U.S. air carriers Delta and Northwest have proposed a merger that, if approved, would create the world's largest airline, in terms of traffic. But first, the deal must win the approval of antitrust regulators and company shareholders, as well as unions.
Here, a look at what the deal means for the airline business and the flying public:
Why did Delta and Northwest decide to merge?
The two airlines hope that by joining forces, they can save money on rising fuel costs and create as much as $1 billion in cost savings from combining their international and domestic routes. Delta CEO Richard Anderson said the deal will create a carrier that "can effectively compete and win in the global marketplace."
Where will the new airline fly?
The new company, which will operate under the name Delta, will maintain a blend of 60 percent domestic flights and 40 percent international flights with service to nearly 400 destinations, the companies said.
Delta has established routes in the United States in the South, West and Northeast, as well as in Europe and Latin America. Northwest brings different routes to the table, including the Midwest region, as well as Canada and Asia.
What does the merger mean for consumers?
Delta and Northwest say the merger will benefit consumers with better fares and more travel options. The combination would provide access to more than 140 small communities in the U.S. — nearly double the number of any other U.S.-based carrier, the companies said.

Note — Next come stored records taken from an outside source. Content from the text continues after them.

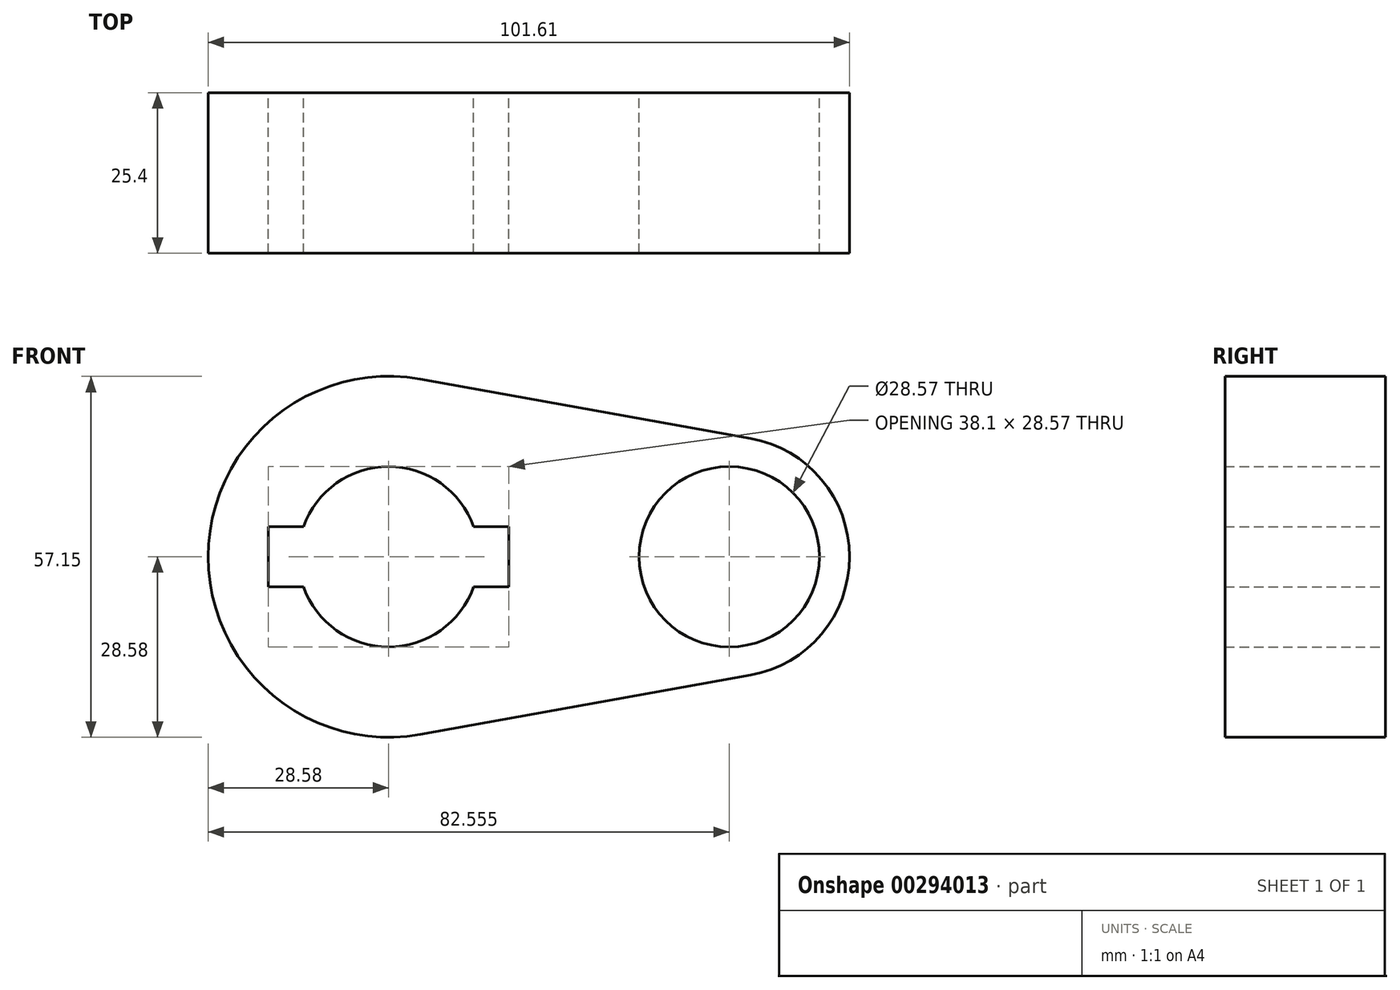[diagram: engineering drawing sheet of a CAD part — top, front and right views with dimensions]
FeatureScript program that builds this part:
annotation { "Feature Type Name" : "Feature", "Feature Type Description" : "" }
export const myFeature = defineFeature(function(context is Context, id is Id, definition is map)
    precondition{}
    {
        {
            var Q0;
            Q0=qCreatedBy(makeId("Front.planeOp"),FACE);
            var sketch = newSketch(context, id + "F0", { "sketchPlane" : qUnion([Q0])});
            skCircle(sketch, "E0", {"center": v(0, 0) * mm, "radius": 28.58 * mm});
            skCircle(sketch, "E1", {"center": v(53.97, 0) * mm, "radius": 19.05 * mm});
            skLineSegment(sketch, "E2", {"start": v(5.04, 28.13) * mm, "end": v(57.34, 18.75) * mm});
            skLineSegment(sketch, "E3", {"start": v(5.04, -28.13) * mm, "end": v(57.34, -18.75) * mm});
            skCircle(sketch, "E4", {"center": v(0, 0) * mm, "radius": 14.29 * mm});
            skCircle(sketch, "E5", {"center": v(53.97, 0) * mm, "radius": 14.29 * mm});
            skLineSegment(sketch, "E6.bottom", {"start": v(-19.05, -4.76) * mm, "end": v(19.05, -4.76) * mm});
            skLineSegment(sketch, "E6.top", {"start": v(-19.05, 4.76) * mm, "end": v(19.05, 4.76) * mm});
            skLineSegment(sketch, "E6.left", {"start": v(-19.05, -4.76) * mm, "end": v(-19.05, 4.76) * mm});
            skLineSegment(sketch, "E6.right", {"start": v(19.05, -4.76) * mm, "end": v(19.05, 4.76) * mm});
            skSolve(sketch);
        }
        {
            var Q0;
            Q0 = qSketchRegion(id + "F0", true);
            extrude(context, id + "F1", {"entities" : qUnion([Q0]), "depth" : 25.4 * mm});
        }
    });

And they say no hubs — run by either airline — would close. Prior to approval, nothing will change for travelers on Delta or Northwest.
But consumer advocate Kate Hanni warns that airline mergers ultimately result in higher fares, limited flights to rural areas and layoffs or lower morale among employees. Hanni, the executive director of the Coalition for an Airline Passengers' Bill of Rights, is wary of any further consolidation in the industry: "It's going to change the consumer experience, which is already at an all-time low."

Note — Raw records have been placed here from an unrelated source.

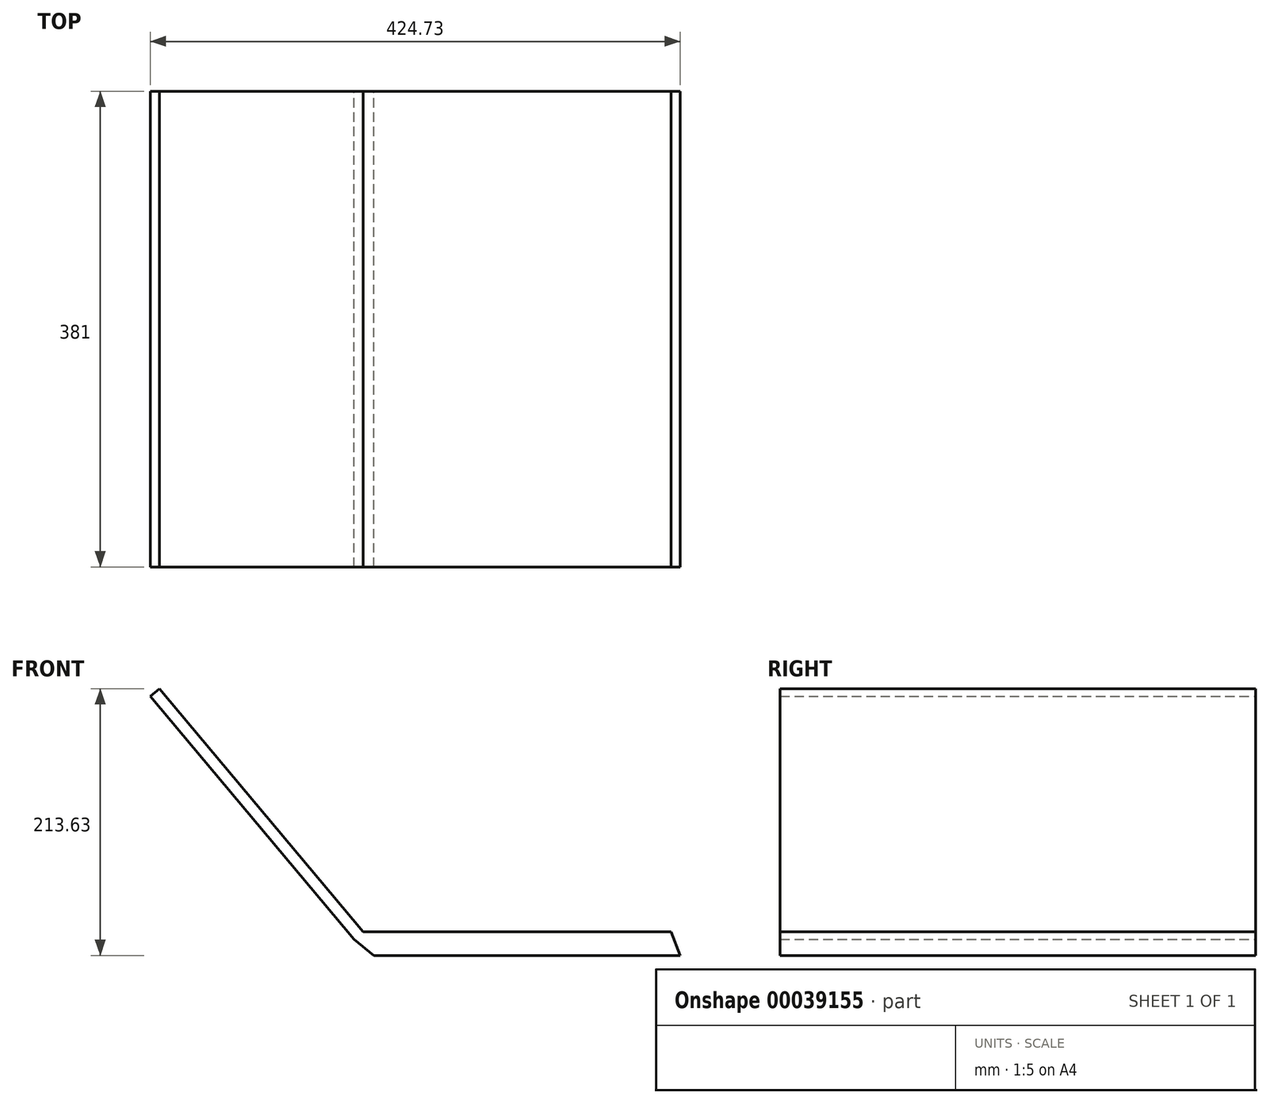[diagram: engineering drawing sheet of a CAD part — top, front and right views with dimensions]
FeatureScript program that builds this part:
annotation { "Feature Type Name" : "Feature", "Feature Type Description" : "" }
export const myFeature = defineFeature(function(context is Context, id is Id, definition is map)
    precondition{}
    {
        {
            var Q0;
            Q0=qCreatedBy(makeId("Front.planeOp"),FACE);
            var sketch = newSketch(context, id + "F0", { "sketchPlane" : qUnion([Q0])});
            skLineSegment(sketch, "E0", {"start": v(122.8, 0) * mm, "end": v(-122.8, 0) * mm});
            skLineSegment(sketch, "E1", {"start": v(-122.8, 0) * mm, "end": v(-138.66, 12.93) * mm});
            skLineSegment(sketch, "E2", {"start": v(-138.66, 12.93) * mm, "end": v(-301.93, 207.5) * mm});
            skLineSegment(sketch, "E3", {"start": v(-301.93, 207.5) * mm, "end": v(-294.63, 213.63) * mm});
            skLineSegment(sketch, "E4", {"start": v(-294.63, 213.63) * mm, "end": v(-131.37, 19.05) * mm});
            skLineSegment(sketch, "E5", {"start": v(-131.37, 19.05) * mm, "end": v(115.34, 19.05) * mm});
            skLineSegment(sketch, "E6", {"start": v(115.34, 19.05) * mm, "end": v(122.8, 0) * mm});
            skSolve(sketch);
        }
        {
            var Q0;
            Q0 = qSketchRegion(id + "F0", true);
            extrude(context, id + "F1", {"entities" : qUnion([Q0]), "endBound" : BoundingType.SYMMETRIC, "depth" : 381 * mm});
        }
    });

How might this affect airfares?
Skyrocketing fuel costs have pushed up ticket prices — especially for longer coast-to-coast flights. Delta's Anderson says fuel is the single-biggest expense for his airline and Northwest, and the proposed merger isn't going to change that. If the merger is approved, the companies say they may be in a position to offer more competitive fares.
When will the merger be approved?
Approval could take up to a year; the companies say they will seek approval before the end of 2008.
A Justice Department spokeswoman said the agency will examine the deal. Lawmakers in Congress also want to review the deal's antitrust implications.
A spokesman for Rep. James Oberstar (D-MN), chairman of the House Transportation and Infrastructure Committee, says that the merger, "if it does occur, will trigger others and will inevitably lead to a loss of jobs, a degradation of service, higher fares and fewer choices for consumers."
Is this the beginning of a consolidation trend in the industry?
It could be. If approved, the $17.7 billion merger, which is an all-stock transaction, will "probably spark further consolidation," says Brian Nelson, a senior equity analyst for Morningstar.
Next in line to merge: UAL, the parent company of United Airlines, and Continental Airlines, Nelson says in a published note. The two airlines have been in talks for months.
That may be bad news for the flying public. Nelson says consolidation "increases the likelihood for service cuts to small communities and higher fares."
Consumer advocate Hanni says that a green light for the Delta-Northwest deal will result in a business landscape that eliminates competition, with many airlines attempting to become "mega-airlines."
"It's not looking good for the airline passenger," she says. "People have become very reliant, because it's the only rapid form of transportation for an over 400-mile trip."